Work to create the Long Itchington Wood tunnel initially began in June 2020. The 125-mlong TBM used to excavate the tunnel was named Dorothy – after Dorothy Hodgkin who was the first British woman to win the Nobel Prize in Chemistry. The machine was launched in December 2021 and finished excavating both bores of the tunnel by March 2023.  

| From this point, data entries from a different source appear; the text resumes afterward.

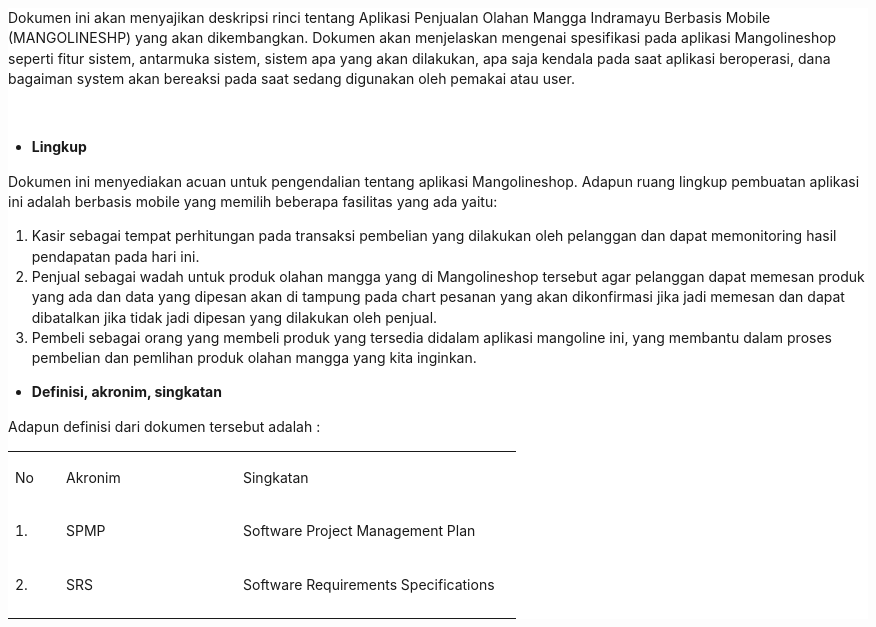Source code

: </ul>
<p>Dokumen ini akan menyajikan deskripsi rinci tentang Aplikasi Penjualan Olahan Mangga Indramayu Berbasis Mobile (MANGOLINESHP) yang akan dikembangkan. Dokumen akan menjelaskan mengenai spesifikasi pada aplikasi Mangolineshop seperti fitur sistem, antarmuka sistem, sistem apa yang akan dilakukan, apa saja kendala pada saat aplikasi beroperasi, dana bagaiman system akan bereaksi pada saat sedang digunakan oleh pemakai atau user.</p>
<p>&nbsp;</p>
<ul>
<li><strong>Lingkup</strong></li>
</ul>
<p>Dokumen ini menyediakan acuan untuk pengendalian tentang aplikasi Mangolineshop. Adapun ruang lingkup pembuatan aplikasi ini adalah berbasis mobile yang memilih beberapa fasilitas yang ada yaitu:</p>
<ol>
<li>Kasir sebagai tempat perhitungan pada transaksi pembelian yang dilakukan oleh pelanggan dan dapat memonitoring hasil pendapatan pada hari ini.</li>
<li>Penjual sebagai wadah untuk produk olahan mangga yang di Mangolineshop tersebut agar pelanggan dapat memesan produk yang ada dan data yang dipesan akan di tampung pada chart pesanan yang akan dikonfirmasi jika jadi memesan dan dapat dibatalkan jika tidak jadi dipesan yang dilakukan oleh penjual.</li>
<li>Pembeli sebagai orang yang membeli produk yang tersedia didalam aplikasi mangoline ini, yang membantu dalam proses pembelian dan pemlihan produk olahan mangga yang kita inginkan.</li>
</ol>
<ul>
<li><strong>Definisi, akronim, singkatan</strong></li>
</ul>
<p>Adapun definisi dari dokumen tersebut adalah :</p>
<table>
<tbody>
<tr>
<td width="37">
<p>No</p>
</td>
<td width="163">
<p>Akronim</p>
</td>
<td width="266">
<p>Singkatan</p>
</td>
</tr>
<tr>
<td width="37">
<p>1.</p>
</td>
<td width="163">
<p>SPMP</p>
</td>
<td width="266">
<p>Software Project Management Plan</p>
</td>
</tr>
<tr>
<td width="37">
<p>2.</p>
</td>
<td width="163">
<p>SRS</p>
</td>
<td width="266">
<p>Software Requirements Specifications</p>
</td>
</tr>
<tr>
<td width="37">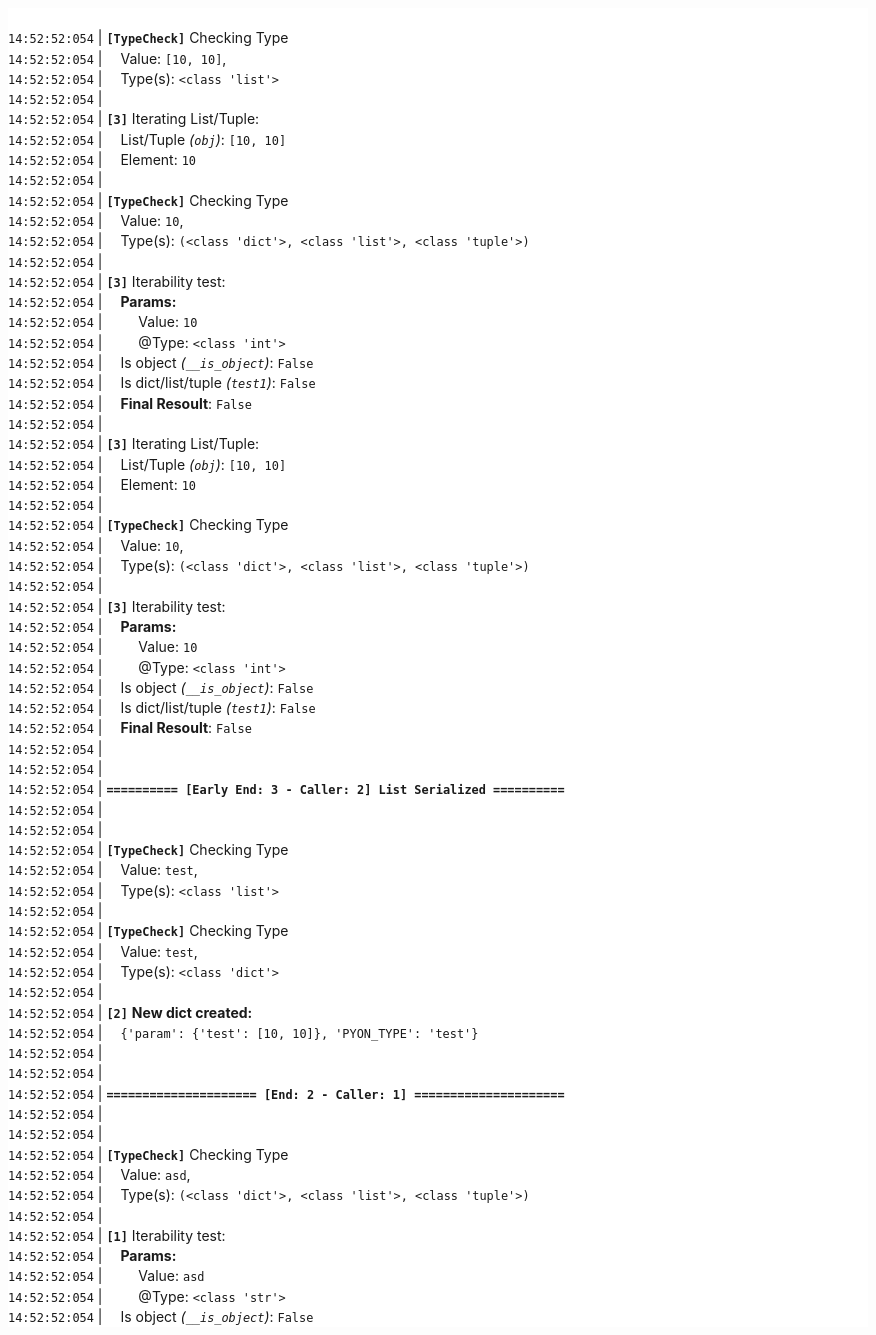 <br>`14:52:52:054` |   **`[TypeCheck]`** Checking Type 
<br>`14:52:52:054` |   	&emsp;Value: `[10, 10]`, 
<br>`14:52:52:054` |   	&emsp;Type(s): `<class 'list'>`
<br>`14:52:52:054` | 
<br>`14:52:52:054` |   **`[3]`** Iterating List/Tuple:
<br>`14:52:52:054` |   	&emsp;List/Tuple *(`obj`)*: `[10, 10]`
<br>`14:52:52:054` |   	&emsp;Element: `10`
<br>`14:52:52:054` | 
<br>`14:52:52:054` |   **`[TypeCheck]`** Checking Type 
<br>`14:52:52:054` |   	&emsp;Value: `10`, 
<br>`14:52:52:054` |   	&emsp;Type(s): `(<class 'dict'>, <class 'list'>, <class 'tuple'>)`
<br>`14:52:52:054` | 
<br>`14:52:52:054` |   **`[3]`** Iterability test:
<br>`14:52:52:054` |   	&emsp;**Params:**
<br>`14:52:52:054` |   	&emsp;	&emsp;Value: `10`
<br>`14:52:52:054` |   	&emsp;	&emsp;@Type: `<class 'int'>`
<br>`14:52:52:054` |   	&emsp;Is object *(`__is_object`)*: `False`
<br>`14:52:52:054` |   	&emsp;Is dict/list/tuple *(`test1`)*: `False`
<br>`14:52:52:054` |   	&emsp;**Final Resoult**: `False`
<br>`14:52:52:054` | 
<br>`14:52:52:054` |   **`[3]`** Iterating List/Tuple:
<br>`14:52:52:054` |   	&emsp;List/Tuple *(`obj`)*: `[10, 10]`
<br>`14:52:52:054` |   	&emsp;Element: `10`
<br>`14:52:52:054` | 
<br>`14:52:52:054` |   **`[TypeCheck]`** Checking Type 
<br>`14:52:52:054` |   	&emsp;Value: `10`, 
<br>`14:52:52:054` |   	&emsp;Type(s): `(<class 'dict'>, <class 'list'>, <class 'tuple'>)`
<br>`14:52:52:054` | 
<br>`14:52:52:054` |   **`[3]`** Iterability test:
<br>`14:52:52:054` |   	&emsp;**Params:**
<br>`14:52:52:054` |   	&emsp;	&emsp;Value: `10`
<br>`14:52:52:054` |   	&emsp;	&emsp;@Type: `<class 'int'>`
<br>`14:52:52:054` |   	&emsp;Is object *(`__is_object`)*: `False`
<br>`14:52:52:054` |   	&emsp;Is dict/list/tuple *(`test1`)*: `False`
<br>`14:52:52:054` |   	&emsp;**Final Resoult**: `False`
<br>`14:52:52:054` | 
<br>`14:52:52:054` | 
<br>`14:52:52:054` | **`========== [Early End: 3 - Caller: 2] List Serialized ==========`**
<br>`14:52:52:054` | 
<br>`14:52:52:054` | 
<br>`14:52:52:054` |   **`[TypeCheck]`** Checking Type 
<br>`14:52:52:054` |   	&emsp;Value: `test`, 
<br>`14:52:52:054` |   	&emsp;Type(s): `<class 'list'>`
<br>`14:52:52:054` | 
<br>`14:52:52:054` |   **`[TypeCheck]`** Checking Type 
<br>`14:52:52:054` |   	&emsp;Value: `test`, 
<br>`14:52:52:054` |   	&emsp;Type(s): `<class 'dict'>`
<br>`14:52:52:054` | 
<br>`14:52:52:054` |   **`[2]`** **New dict created:**
<br>`14:52:52:054` |   	&emsp;`{'param': {'test': [10, 10]}, 'PYON_TYPE': 'test'}`
<br>`14:52:52:054` | 
<br>`14:52:52:054` | 
<br>`14:52:52:054` | **`===================== [End: 2 - Caller: 1] =====================`**
<br>`14:52:52:054` | 
<br>`14:52:52:054` | 
<br>`14:52:52:054` |   **`[TypeCheck]`** Checking Type 
<br>`14:52:52:054` |   	&emsp;Value: `asd`, 
<br>`14:52:52:054` |   	&emsp;Type(s): `(<class 'dict'>, <class 'list'>, <class 'tuple'>)`
<br>`14:52:52:054` | 
<br>`14:52:52:054` |   **`[1]`** Iterability test:
<br>`14:52:52:054` |   	&emsp;**Params:**
<br>`14:52:52:054` |   	&emsp;	&emsp;Value: `asd`
<br>`14:52:52:054` |   	&emsp;	&emsp;@Type: `<class 'str'>`
<br>`14:52:52:054` |   	&emsp;Is object *(`__is_object`)*: `False`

The complex process to fully excavate two tunnel drives and the entrance sections produced around 750,000 t of material, which has since been reused to build embankments along the route of the railway. Since the breakthrough almost two years’ ago, work has been ongoing to fit out the tunnels with its vital structural components. 

  

The tunnel is being built by HS2’s main works contractor for the West Midlands, Balfour Beatty VINCI (BBV), which is constructing 90 km (56 miles) of HS2 between Long Itchington in Warwickshire to the centre of Birmingham and on to Staffordshire. 

  

Long Itchington Wood Tunnel has been designed to minimise the impact of construction, with local land topography a key factor in the design and delivery process. At 30 m below ground level, the tunnel preserves an ancient woodland above and avoids local villages. 

   

When complete, HS2 services will run between London and the West Midlands on a dedicated high-speed line before reaching destinations further north – creating economic growth and freeing up space for more local trains on the most congested part of the existing West Coast Main Line.